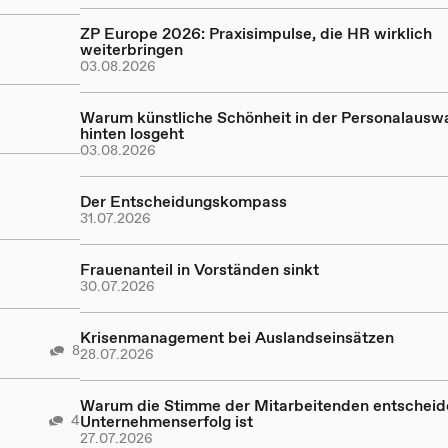
ZP Europe 2026: Praxisimpulse, die HR wirklich
weiterbringen
03.08.2026
Warum künstliche Schönheit in der Personalausw
hinten losgeht
03.08.2026
Der Entscheidungskompass
31.07.2026
Frauenanteil in Vorständen sinkt
30.07.2026
Krisenmanagement bei Auslandseinsätzen
8
28.07.2026
Warum die Stimme der Mitarbeitenden entscheid
4
Unternehmenserfolg ist
27.07.2026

_WHAT THE TASK REQUIRES_
Everything in the material must be duplicated exactly, except the pictures.

_ANSWER TO THIS PROBLEM_
ZP Europe 2026: Praxisimpulse, die HR wirklich
weiterbringen
03.08.2026
Warum künstliche Schönheit in der Personalausw
hinten losgeht
03.08.2026
Der Entscheidungskompass
31.07.2026
Frauenanteil in Vorständen sinkt
30.07.2026
Krisenmanagement bei Auslandseinsätzen
8
28.07.2026
Warum die Stimme der Mitarbeitenden entscheid
4
Unternehmenserfolg ist
27.07.2026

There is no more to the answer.